> ACTION ITEM: Run through the data and copy out every line that mentions the word "right".
DATASET CONTENT Start Marker
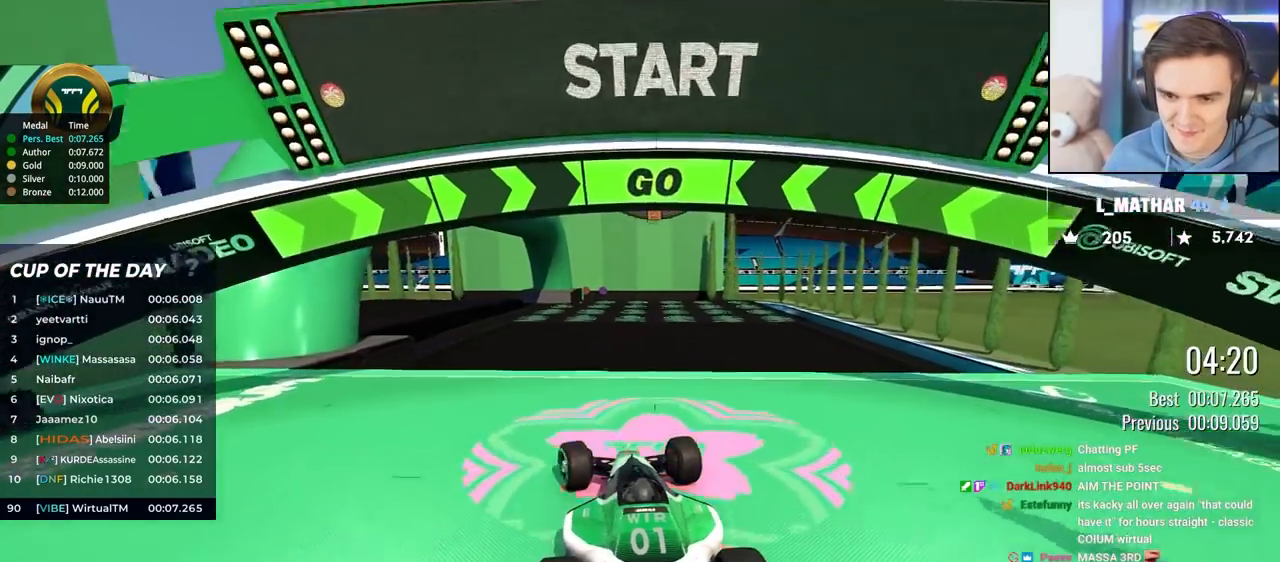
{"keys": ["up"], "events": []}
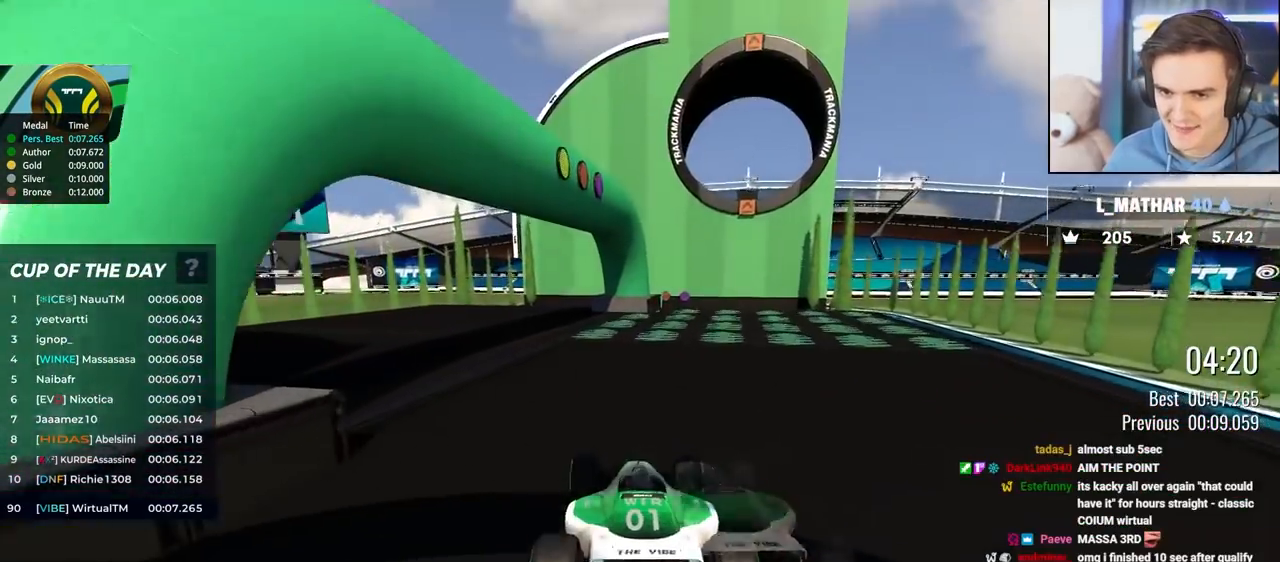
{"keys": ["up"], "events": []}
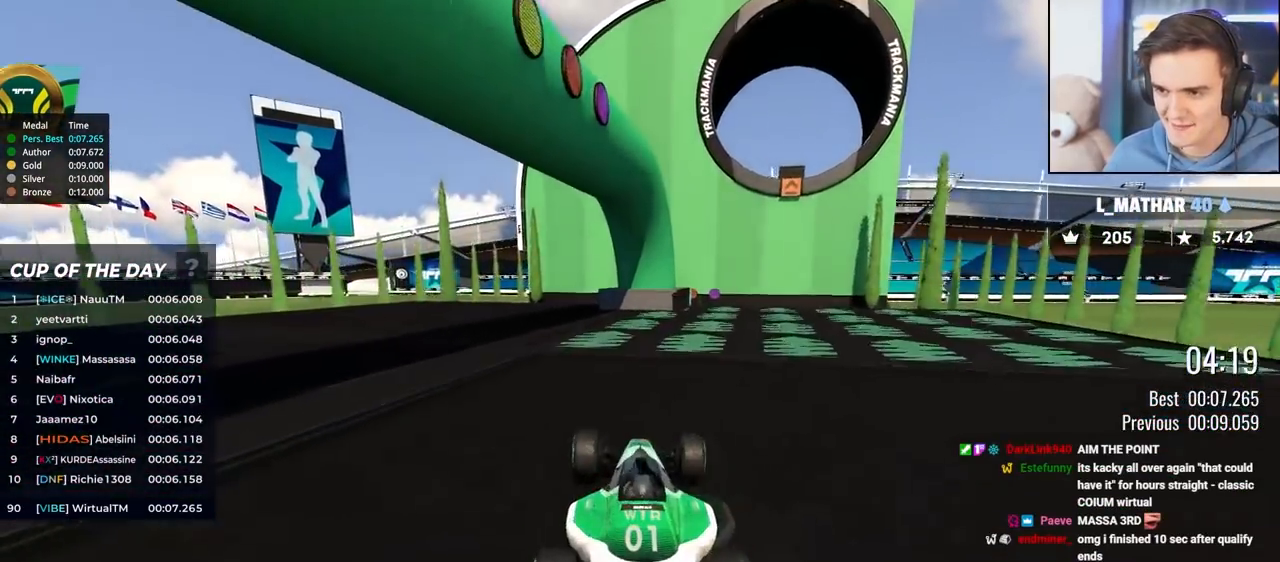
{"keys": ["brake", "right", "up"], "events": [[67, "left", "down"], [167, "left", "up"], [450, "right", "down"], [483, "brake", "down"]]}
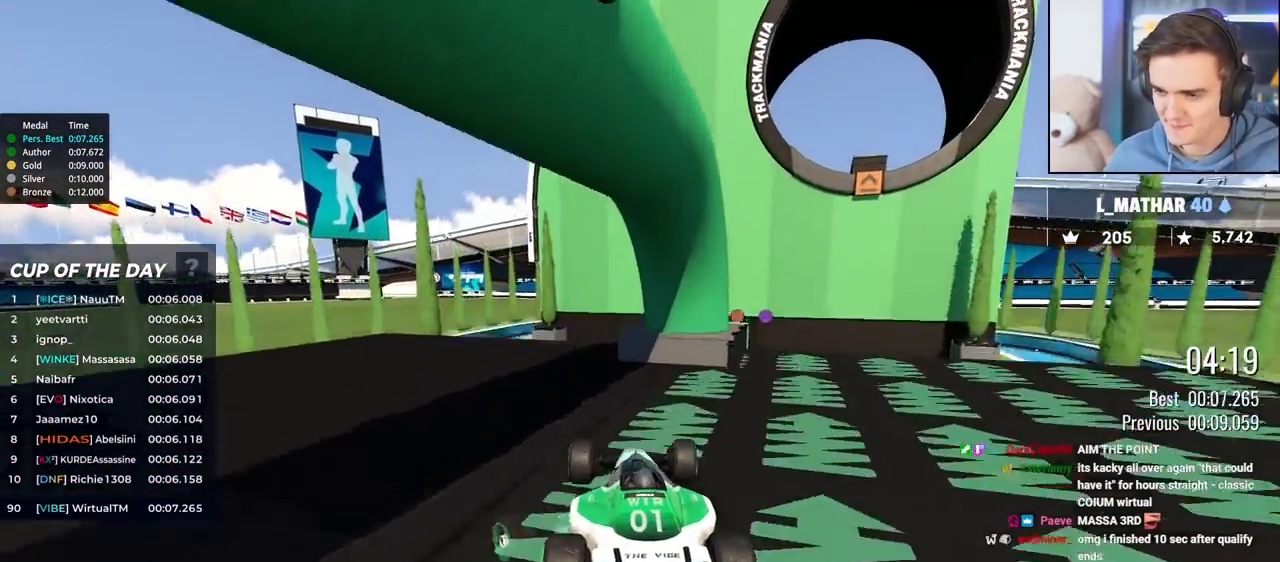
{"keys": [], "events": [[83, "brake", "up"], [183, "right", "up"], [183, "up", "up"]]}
DATASET CONTENT End Marker
> SOLUTION TO THE PROBLEM:
{"keys": ["brake", "right", "up"], "events": [[67, "left", "down"], [167, "left", "up"], [450, "right", "down"], [483, "brake", "down"]]}
{"keys": [], "events": [[83, "brake", "up"], [183, "right", "up"], [183, "up", "up"]]}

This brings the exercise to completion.